The Possibility development given project for other operating systems? As beginner user LINUX I am certainly interested in given application. And it is impossible will cite an instance and comparisons with the other utility?

Reply

Claudio

The author only highlighted two pieces of software that most people would probably use in Windows anyways. There are a ton of other useful apps in GNU/Linux that would satisfy anyone’s needs. If you’re an Ubuntu user, all you need to do is look in the Add/Remove option under the main menu. All applications a categorized accordingly and have names and description in plain english for those that might feel daunted by Synaptic.

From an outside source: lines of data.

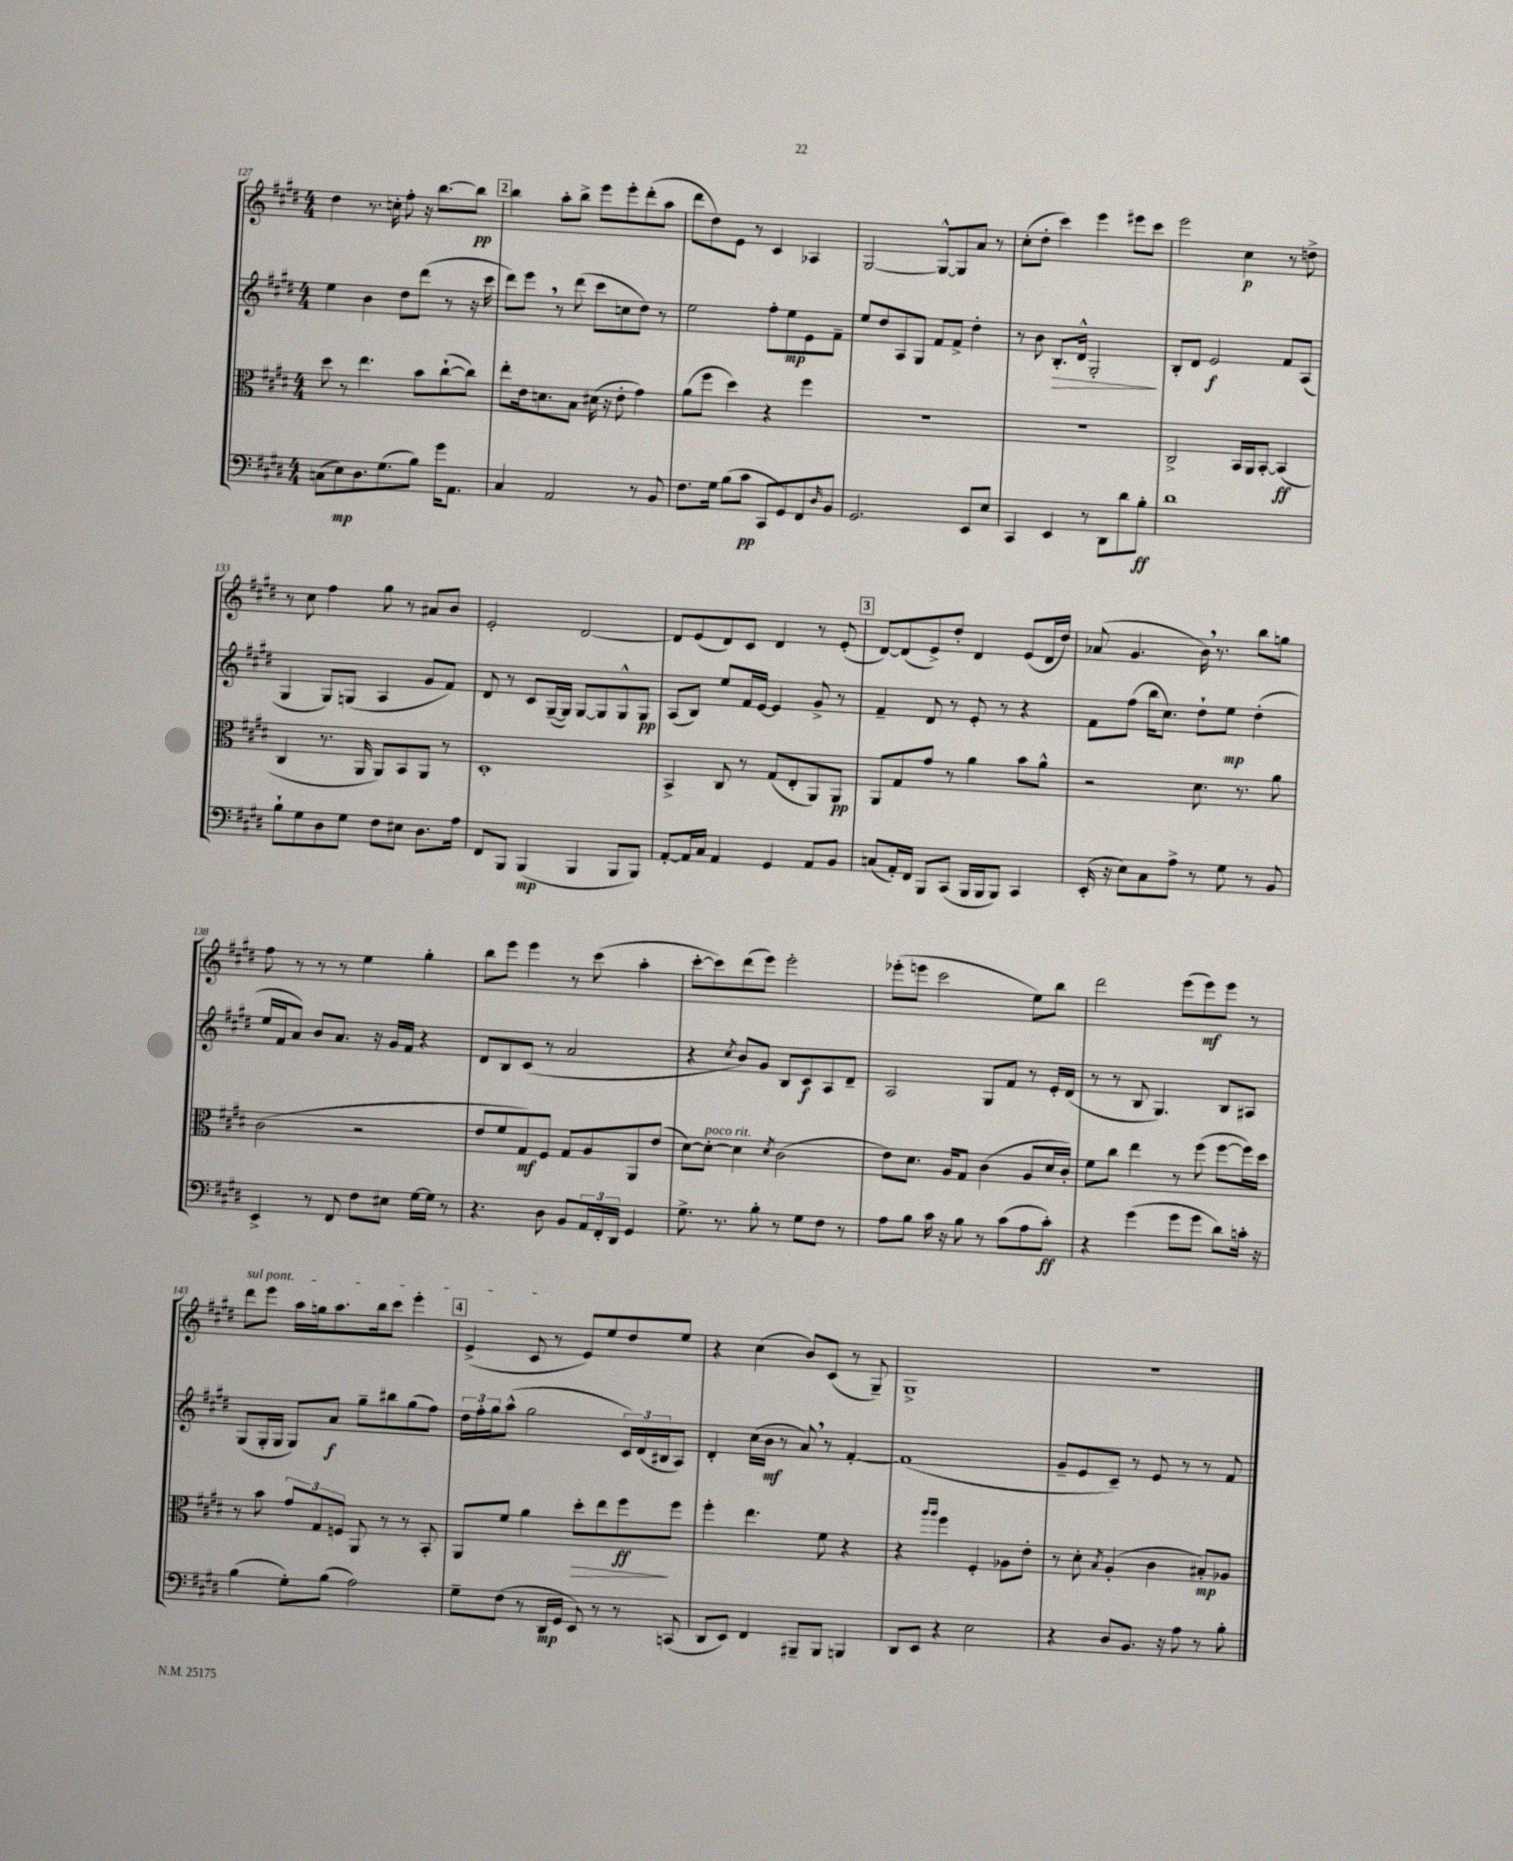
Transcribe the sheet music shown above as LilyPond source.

<<
\new StaffGroup <<
\new Staff = "s0" {
    \clef treble \key e \major \numericTimeSignature \time 4/4
    dis''4 r8. c''16-. fis''8-. r16 b''8.~ b''8\pp |
    \mark \markup { \box "2" } b''4 a''8-. b''8-> e'''8 e'''8-. dis'''8-.( a''8 |
    dis'''8 dis''8) e'8 r8 cis'4 aes4 |
    gis2~ gis8~-^ gis8 a'8 r8 |
    cis''8-.( dis''8-. cis'''4) e'''4 eis'''8 cis'''8 |
    e'''2 cis''4\p r8 d''8-> |
    r8 cis''8 fis''4 gis''8 r8 ais'8 b'8 |
    e'2-. dis'2~ |
    dis'8 e'8( dis'8) cis'8 dis'4 r8 e'8-.( |
    \mark \markup { \box "3" } dis'8~) dis'8( e'8->) dis''8-. dis'4 e'8( dis'16 dis''16) |
    aes'8( gis'4. b'16) \breathe r8. b''8 g''8 |
    fis''8 r8 r8 r8 e''4 gis''4-. |
    b''8 e'''8 e'''4 r8 cis'''8( a''4-. |
    cis'''8~-. cis'''8) dis'''8( e'''8) e'''2-. |
    ees'''8-.( e'''8 cis'''2 e''8) b''8 |
    dis'''2 e'''8( e'''8\mf) e'''8 r8 |
    \once \override TextSpanner.bound-details.left.text = \markup { \italic "sul pont." } dis'''8\startTextSpan e'''8 a''16 g''16 a''8. b''16 cis'''8 e'''4-. |
    \mark \markup { \box "4" } e'4->( cis'8\stopTextSpan r8 e'8) e''8 dis''8 e''8 |
    r4 cis''4( b'8) cis'8( r8 gis8--) |
    gis1-> |
    R1 \bar "|." |
}
\new Staff = "s1" {
    \clef treble \key e \major \numericTimeSignature \time 4/4
    e''4 b'4 dis''8 dis'''8( r8 r16 cis'''16 |
    \mark \markup { \box "2" } dis'''8) e'''8 \breathe r8 dis'''8( cis'''8 c''8 dis''8) r8 |
    e''2 fis''8-. e''8\mp e'8 fis'8-- |
    e''8 dis''8 a8 gis8 fis'8 fis'8-> dis''4-. |
    r8 b'8 b8.-.\> dis'16-^ gis2-.\! |
    b8-. dis'8 e'2\f fis'8 a8( |
    gis4 gis8) g8( a4 gis'8 fis'8) |
    dis'8 r8 cis'8 gis16~--( gis16) gis8~ gis8 gis8-^ gis8\pp |
    a8( b8) e''8 fis'16 e'16~ e'4 gis'8-> r8 |
    \mark \markup { \box "3" } fis'4-- dis'8 r8 e'8-. r8 r4 |
    fis'8 fis''8( b''16 cis''8.) dis''8-! e''8\mp dis''4-.( |
    e''16 fis'16 a'8) b'8 a'8. r16 gis'16 fis'16 r4 |
    dis'8 b8 cis'8( r8 a'2 |
    r4 \acciaccatura { cis''8 } b'8) gis'8 b8 cis'8\f a8 dis'8-- |
    a2 gis8 fis'8 r8 e'16-. dis'16( |
    r8 r8 b8 gis4.) b8 ais8 |
    gis8( gis16-. gis16 gis8) a'8\f gis''8-- bis''8 gis''8( fis''8) |
    \mark \markup { \box "4" } \tuplet 3/2 { dis''16 fis''16-. gis''16 } a''8-^( gis''2 \tuplet 3/2 { cis'16) dis'16( bis16 } a8) |
    dis'4-. cis''16( b'16\mf r8 a'8) \breathe r8 fis'4~-. |
    fis'1( |
    gis'8-- e'8 cis'8--) r8 e'8 r8 r8 fis'8 \bar "|." |
}
\new Staff = "s2" {
    \clef alto \key e \major \numericTimeSignature \time 4/4
    dis''8 r8 e''4. b'8 cis''8~-!( cis''8) |
    \mark \markup { \box "2" } e''8-. e'16 d'8. b8 dis'16( r16 e'8-. gis'4) |
    a'8( fis''8 dis''4) r4 fis''4 |
    R1 |
    R1 |
    cis2-> b,16 a,16 b,8~-. b,4\ff( |
    cis4 r8. a,16 a,8) b,8 a,8 r8 |
    dis1-. |
    b,4-> cis8 r8 gis8( e8-. a,8) a,8\pp |
    \mark \markup { \box "3" } a,8 gis8 gis'8 r8 a'4 b'8 a'8-^ |
    r2 dis'8. r8. a'8 |
    cis'2( r2 |
    e'8 fis'8 gis8\mf) fis8 gis8 a8 a,8 e'8( |
    dis'8~) dis'8~-.^\markup { \italic "poco rit." } dis'4 \acciaccatura { dis'8 } cis'2( |
    e'8) dis'8. a16 gis8 cis'4( a8 dis'16 cis'16-.) |
    fis'8 cis''8 e''4 r8 fis''8( fis''8~ fis''16) dis''16 |
    r8 b'8 \tuplet 3/2 { gis'8 gis8 f8 } a,8 r8 r8 b,8-. |
    \mark \markup { \box "4" } a,8 fis'8 a'4 dis''8-.\> e''8 fis''8\ff\! fis''8 |
    fis''4-. e''4. fis'8 r4 |
    r4 \grace { a''16 a''16 } fis''4 fis4-. aes8 e'8-. |
    r8 dis'8-. \acciaccatura { b8 } a4-.( cis'4 bis8-.\mp) aes8 \bar "|." |
}
\new Staff = "s3" {
    \clef bass \key e \major \numericTimeSignature \time 4/4
    c8( e8\mp) dis8. gis8.( b8) gis'16 a,8. |
    \mark \markup { \box "2" } cis4 a,2 r8 b,8 |
    fis8. gis16 b8( cis'8\pp cis,8 gis,8) fis,8 \grace { dis16 } b,8 |
    gis,2. e,8 e8 |
    cis,4 e,4 r8 dis,8 dis'8 b8-.\ff |
    dis'1 |
    b8-! gis8 dis8 gis8 fis8 eis8 dis8. a16 |
    fis,8 b,,8 b,,4\mp( b,,4 b,,8 b,,8) |
    a,8~-. a,16 cis16 a,4 gis,4 a,8 b,8 |
    \mark \markup { \box "3" } c8( a,16-.) fis,16 b,,8 cis,8( b,,16 b,,16 b,,8) cis,4 |
    e,16-.( r16 e8) cis8 a8-> r8 gis8 r8 b,8 |
    e,4-> r8 fis,8 fis8 eis8 gis16~ gis16 r8 |
    r4. dis8 b,8 \tuplet 3/2 { a,16 fis,16-. dis,16 } gis,4 |
    gis8.-> r8. b8-. r8 gis8 fis8 r8 |
    a8 b8 cis'16 r16 b8 r8 cis'8( a8 cis'8-.\ff) |
    r4 gis'4( gis'8 gis'8 dis'8) c'16-. r16 |
    b4( gis8-.) b8( a2) |
    \mark \markup { \box "4" } gis8-- fis8( r8 dis,16\mp gis,16 e,8) r8 r8 c,8( |
    dis,8 e,8) fis,4 bis,,8-- bis,,8 b,,4 |
    dis,8 e,8 r4 e2 |
    r4 dis8 b,8. r16 a8 r8 b8-. \bar "|." |
}
>>
>>
\layout { \context { \Score currentBarNumber = #127 } }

Many other desktop-oriented distributions have their own methods of doing this, but all of them give you a simple and easy-to-understand way of installing software from the available repositories.

Here’s a list of what I use on GNU/Linux that has kept me Windows free for years now:
1. OpenOffice over MS Office for desktop productivity
2. Firefox over IE for browsing the web.
3. Pidgin multi-IM client over any proprietary client in Windows (it even supports MySpaceIM if you want that).
4. OpenArena, TREMULOUS, and a multitude of 3D games that satisfy my gaming needs over the expensive commercial ones.
5. GIMP and others mentioned above for graphics work.
6. Skype which is also available for GNU/Linux.
7. Adobe Flash and Sun Java for use with IE.
8. Videolan Client (VLC) for watching almost any type of video.
9. AmaroK for all my music needs…it even supports the iPods (except for later iPods and iPhone due to restrictive firmware from Apple).
10. Evolution for MS Exchange e-mail at work.

Now tell me again why it’s not a good time to switch from the disaster that is Vista?

I have to admit that while I am Windows-free on the PC, I do use Mac OS X on my iMac G5 (before GNU/Linux, I was mainly a Mac user but ran Windows on my PCs). Still, I only run free and open source software on OS X and it is dual booting to Ubuntu as well. The article only covered a few apps, but the truth is that there is a multitude of applications available for GNU/Linux (and the same ones even for OS X and Windows) out there if you open yourself up to letting go of the Microsoft teat.